====== RAW DATA

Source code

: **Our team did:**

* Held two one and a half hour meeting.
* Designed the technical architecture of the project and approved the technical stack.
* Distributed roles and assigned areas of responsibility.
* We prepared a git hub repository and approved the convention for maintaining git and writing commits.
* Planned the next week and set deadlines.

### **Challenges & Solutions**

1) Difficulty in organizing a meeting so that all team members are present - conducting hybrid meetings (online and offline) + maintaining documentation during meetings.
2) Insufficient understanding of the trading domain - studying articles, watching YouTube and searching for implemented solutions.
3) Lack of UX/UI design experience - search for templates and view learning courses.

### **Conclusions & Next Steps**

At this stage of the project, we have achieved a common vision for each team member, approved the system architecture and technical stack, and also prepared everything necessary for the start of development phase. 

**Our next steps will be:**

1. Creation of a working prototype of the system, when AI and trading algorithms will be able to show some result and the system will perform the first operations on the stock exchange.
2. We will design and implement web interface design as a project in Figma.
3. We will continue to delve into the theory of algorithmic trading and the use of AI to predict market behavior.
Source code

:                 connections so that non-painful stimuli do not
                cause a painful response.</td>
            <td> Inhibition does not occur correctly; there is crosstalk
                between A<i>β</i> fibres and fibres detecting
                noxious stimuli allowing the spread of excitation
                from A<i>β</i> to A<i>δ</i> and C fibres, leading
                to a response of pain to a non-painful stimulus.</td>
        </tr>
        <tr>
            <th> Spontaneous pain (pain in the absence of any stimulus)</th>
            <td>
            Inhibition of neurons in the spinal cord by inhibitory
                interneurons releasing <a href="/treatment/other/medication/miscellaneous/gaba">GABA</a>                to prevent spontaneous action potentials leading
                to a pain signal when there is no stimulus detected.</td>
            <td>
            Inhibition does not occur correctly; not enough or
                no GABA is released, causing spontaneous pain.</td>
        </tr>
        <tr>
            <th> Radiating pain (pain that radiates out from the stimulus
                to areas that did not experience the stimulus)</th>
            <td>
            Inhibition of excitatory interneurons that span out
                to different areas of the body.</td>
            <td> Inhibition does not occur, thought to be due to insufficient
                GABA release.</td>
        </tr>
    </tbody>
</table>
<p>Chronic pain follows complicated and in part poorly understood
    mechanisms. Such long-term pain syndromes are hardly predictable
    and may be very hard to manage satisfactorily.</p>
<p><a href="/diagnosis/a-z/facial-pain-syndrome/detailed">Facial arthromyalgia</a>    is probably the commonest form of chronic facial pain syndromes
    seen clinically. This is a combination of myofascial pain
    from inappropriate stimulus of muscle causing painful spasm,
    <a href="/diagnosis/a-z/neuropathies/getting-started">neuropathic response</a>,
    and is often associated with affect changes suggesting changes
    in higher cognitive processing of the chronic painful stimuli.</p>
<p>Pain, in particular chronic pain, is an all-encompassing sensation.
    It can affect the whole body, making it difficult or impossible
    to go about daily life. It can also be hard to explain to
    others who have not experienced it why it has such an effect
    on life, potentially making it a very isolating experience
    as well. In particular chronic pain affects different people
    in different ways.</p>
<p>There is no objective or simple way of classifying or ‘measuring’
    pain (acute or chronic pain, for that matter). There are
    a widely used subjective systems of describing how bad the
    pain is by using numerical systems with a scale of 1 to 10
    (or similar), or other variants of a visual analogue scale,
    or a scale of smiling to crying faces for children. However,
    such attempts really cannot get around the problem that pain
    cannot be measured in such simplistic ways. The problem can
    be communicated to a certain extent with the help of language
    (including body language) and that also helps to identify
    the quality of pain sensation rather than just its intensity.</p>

============

**TASK DESCRIPTION**
Exact repetition of every entry in the data is required.

**COMPLETED EXERCISE**
Source code

: **Our team did:**

* Held two one and a half hour meeting.
* Designed the technical architecture of the project and approved the technical stack.
* Distributed roles and assigned areas of responsibility.
* We prepared a git hub repository and approved the convention for maintaining git and writing commits.
* Planned the next week and set deadlines.

### **Challenges & Solutions**

1) Difficulty in organizing a meeting so that all team members are present - conducting hybrid meetings (online and offline) + maintaining documentation during meetings.
2) Insufficient understanding of the trading domain - studying articles, watching YouTube and searching for implemented solutions.
3) Lack of UX/UI design experience - search for templates and view learning courses.

### **Conclusions & Next Steps**

At this stage of the project, we have achieved a common vision for each team member, approved the system architecture and technical stack, and also prepared everything necessary for the start of development phase. 

**Our next steps will be:**

1. Creation of a working prototype of the system, when AI and trading algorithms will be able to show some result and the system will perform the first operations on the stock exchange.
2. We will design and implement web interface design as a project in Figma.
3. We will continue to delve into the theory of algorithmic trading and the use of AI to predict market behavior.
Source code

:                 connections so that non-painful stimuli do not
                cause a painful response.</td>
            <td> Inhibition does not occur correctly; there is crosstalk
                between A<i>β</i> fibres and fibres detecting
                noxious stimuli allowing the spread of excitation
                from A<i>β</i> to A<i>δ</i> and C fibres, leading
                to a response of pain to a non-painful stimulus.</td>
        </tr>
        <tr>
            <th> Spontaneous pain (pain in the absence of any stimulus)</th>
            <td>
            Inhibition of neurons in the spinal cord by inhibitory
                interneurons releasing <a href="/treatment/other/medication/miscellaneous/gaba">GABA</a>                to prevent spontaneous action potentials leading
                to a pain signal when there is no stimulus detected.</td>
            <td>
            Inhibition does not occur correctly; not enough or
                no GABA is released, causing spontaneous pain.</td>
        </tr>
        <tr>
            <th> Radiating pain (pain that radiates out from the stimulus
                to areas that did not experience the stimulus)</th>
            <td>
            Inhibition of excitatory interneurons that span out
                to different areas of the body.</td>
            <td> Inhibition does not occur, thought to be due to insufficient
                GABA release.</td>
        </tr>
    </tbody>
</table>
<p>Chronic pain follows complicated and in part poorly understood
    mechanisms. Such long-term pain syndromes are hardly predictable
    and may be very hard to manage satisfactorily.</p>
<p><a href="/diagnosis/a-z/facial-pain-syndrome/detailed">Facial arthromyalgia</a>    is probably the commonest form of chronic facial pain syndromes
    seen clinically. This is a combination of myofascial pain
    from inappropriate stimulus of muscle causing painful spasm,
    <a href="/diagnosis/a-z/neuropathies/getting-started">neuropathic response</a>,
    and is often associated with affect changes suggesting changes
    in higher cognitive processing of the chronic painful stimuli.</p>
<p>Pain, in particular chronic pain, is an all-encompassing sensation.
    It can affect the whole body, making it difficult or impossible
    to go about daily life. It can also be hard to explain to
    others who have not experienced it why it has such an effect
    on life, potentially making it a very isolating experience
    as well. In particular chronic pain affects different people
    in different ways.</p>
<p>There is no objective or simple way of classifying or ‘measuring’
    pain (acute or chronic pain, for that matter). There are
    a widely used subjective systems of describing how bad the
    pain is by using numerical systems with a scale of 1 to 10
    (or similar), or other variants of a visual analogue scale,
    or a scale of smiling to crying faces for children. However,
    such attempts really cannot get around the problem that pain
    cannot be measured in such simplistic ways. The problem can
    be communicated to a certain extent with the help of language
    (including body language) and that also helps to identify
    the quality of pain sensation rather than just its intensity.</p>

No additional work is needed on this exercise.